Records taken from a collection:
# # # #

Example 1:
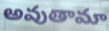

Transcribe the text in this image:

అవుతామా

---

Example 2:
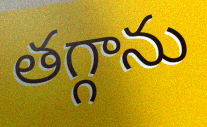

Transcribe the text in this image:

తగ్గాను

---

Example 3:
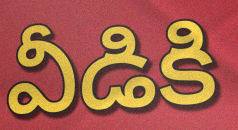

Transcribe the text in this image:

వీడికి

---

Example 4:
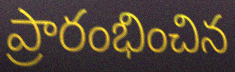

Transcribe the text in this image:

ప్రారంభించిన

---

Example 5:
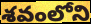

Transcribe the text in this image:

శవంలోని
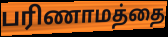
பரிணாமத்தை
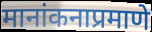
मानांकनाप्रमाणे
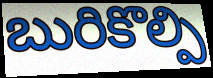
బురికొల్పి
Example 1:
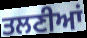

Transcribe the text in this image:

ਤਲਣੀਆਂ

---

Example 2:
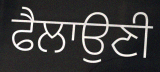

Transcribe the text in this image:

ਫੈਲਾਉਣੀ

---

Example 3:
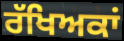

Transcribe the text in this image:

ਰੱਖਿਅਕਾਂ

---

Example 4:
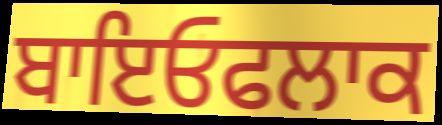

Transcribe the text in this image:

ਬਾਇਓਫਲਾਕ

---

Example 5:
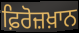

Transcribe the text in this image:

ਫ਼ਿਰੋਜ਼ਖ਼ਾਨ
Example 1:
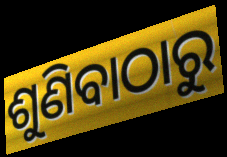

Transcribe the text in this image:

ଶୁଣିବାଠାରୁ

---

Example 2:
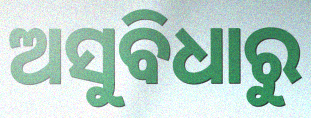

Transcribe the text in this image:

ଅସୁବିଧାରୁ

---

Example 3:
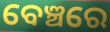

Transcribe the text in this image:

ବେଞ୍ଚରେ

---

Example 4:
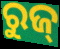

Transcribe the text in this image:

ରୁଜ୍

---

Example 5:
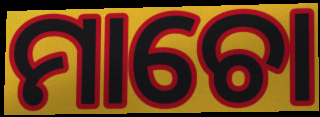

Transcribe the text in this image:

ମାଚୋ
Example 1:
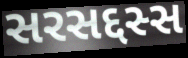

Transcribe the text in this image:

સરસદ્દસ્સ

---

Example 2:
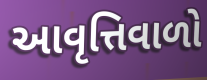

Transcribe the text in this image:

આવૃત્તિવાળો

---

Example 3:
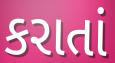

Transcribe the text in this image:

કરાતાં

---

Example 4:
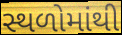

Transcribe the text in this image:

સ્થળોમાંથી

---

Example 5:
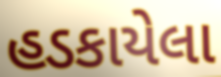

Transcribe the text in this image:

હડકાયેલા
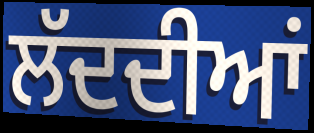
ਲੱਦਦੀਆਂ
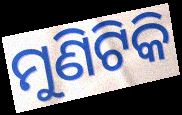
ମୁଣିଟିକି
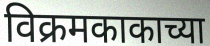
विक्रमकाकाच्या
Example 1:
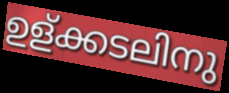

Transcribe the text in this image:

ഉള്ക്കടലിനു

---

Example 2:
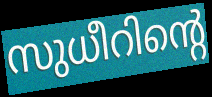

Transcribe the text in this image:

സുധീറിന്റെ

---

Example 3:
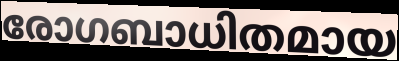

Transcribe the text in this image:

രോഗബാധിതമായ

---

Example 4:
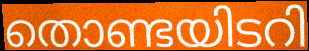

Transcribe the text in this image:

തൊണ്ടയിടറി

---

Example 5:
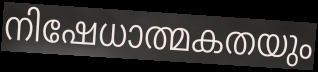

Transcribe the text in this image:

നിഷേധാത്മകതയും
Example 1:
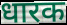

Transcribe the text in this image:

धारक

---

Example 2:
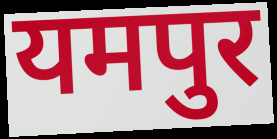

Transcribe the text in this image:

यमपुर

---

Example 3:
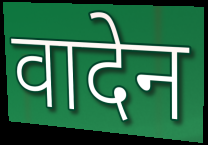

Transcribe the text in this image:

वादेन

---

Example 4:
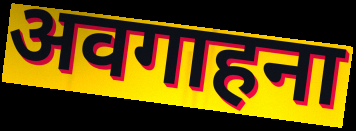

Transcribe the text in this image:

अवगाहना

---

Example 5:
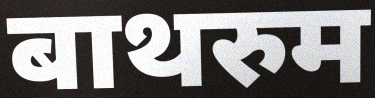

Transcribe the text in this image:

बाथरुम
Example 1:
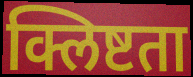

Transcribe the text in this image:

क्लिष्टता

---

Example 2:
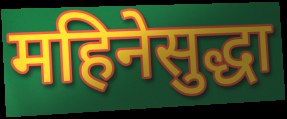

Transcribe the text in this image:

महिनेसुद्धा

# # # #

Directive:
Output every line of all the items above as a JSON list of strings, one string per line, skipping blank lines. Leave the pictures out of the answer.

Finished answer:
[
  "Example 1:",
  "Transcribe the text in this image:",
  "అవుతామా",
  "---",
  "Example 2:",
  "Transcribe the text in this image:",
  "తగ్గాను",
  "---",
  "Example 3:",
  "Transcribe the text in this image:",
  "వీడికి",
  "---",
  "Example 4:",
  "Transcribe the text in this image:",
  "ప్రారంభించిన",
  "---",
  "Example 5:",
  "Transcribe the text in this image:",
  "శవంలోని",
  "பரிணாமத்தை",
  "मानांकनाप्रमाणे",
  "బురికొల్పి",
  "Example 1:",
  "Transcribe the text in this image:",
  "ਤਲਣੀਆਂ",
  "---",
  "Example 2:",
  "Transcribe the text in this image:",
  "ਫੈਲਾਉਣੀ",
  "---",
  "Example 3:",
  "Transcribe the text in this image:",
  "ਰੱਖਿਅਕਾਂ",
  "---",
  "Example 4:",
  "Transcribe the text in this image:",
  "ਬਾਇਓਫਲਾਕ",
  "---",
  "Example 5:",
  "Transcribe the text in this image:",
  "ਫ਼ਿਰੋਜ਼ਖ਼ਾਨ",
  "Example 1:",
  "Transcribe the text in this image:",
  "ଶୁଣିବାଠାରୁ",
  "---",
  "Example 2:",
  "Transcribe the text in this image:",
  "ଅସୁବିଧାରୁ",
  "---",
  "Example 3:",
  "Transcribe the text in this image:",
  "ବେଞ୍ଚରେ",
  "---",
  "Example 4:",
  "Transcribe the text in this image:",
  "ରୁଜ୍",
  "---",
  "Example 5:",
  "Transcribe the text in this image:",
  "ମାଚୋ",
  "Example 1:",
  "Transcribe the text in this image:",
  "સરસદ્દસ્સ",
  "---",
  "Example 2:",
  "Transcribe the text in this image:",
  "આવૃત્તિવાળો",
  "---",
  "Example 3:",
  "Transcribe the text in this image:",
  "કરાતાં",
  "---",
  "Example 4:",
  "Transcribe the text in this image:",
  "સ્થળોમાંથી",
  "---",
  "Example 5:",
  "Transcribe the text in this image:",
  "હડકાયેલા",
  "ਲੱਦਦੀਆਂ",
  "ମୁଣିଟିକି",
  "विक्रमकाकाच्या",
  "Example 1:",
  "Transcribe the text in this image:",
  "ഉള്ക്കടലിനു",
  "---",
  "Example 2:",
  "Transcribe the text in this image:",
  "സുധീറിന്റെ",
  "---",
  "Example 3:",
  "Transcribe the text in this image:",
  "രോഗബാധിതമായ",
  "---",
  "Example 4:",
  "Transcribe the text in this image:",
  "തൊണ്ടയിടറി",
  "---",
  "Example 5:",
  "Transcribe the text in this image:",
  "നിഷേധാത്മകതയും",
  "Example 1:",
  "Transcribe the text in this image:",
  "धारक",
  "---",
  "Example 2:",
  "Transcribe the text in this image:",
  "यमपुर",
  "---",
  "Example 3:",
  "Transcribe the text in this image:",
  "वादेन",
  "---",
  "Example 4:",
  "Transcribe the text in this image:",
  "अवगाहना",
  "---",
  "Example 5:",
  "Transcribe the text in this image:",
  "बाथरुम",
  "Example 1:",
  "Transcribe the text in this image:",
  "क्लिष्टता",
  "---",
  "Example 2:",
  "Transcribe the text in this image:",
  "महिनेसुद्धा"
]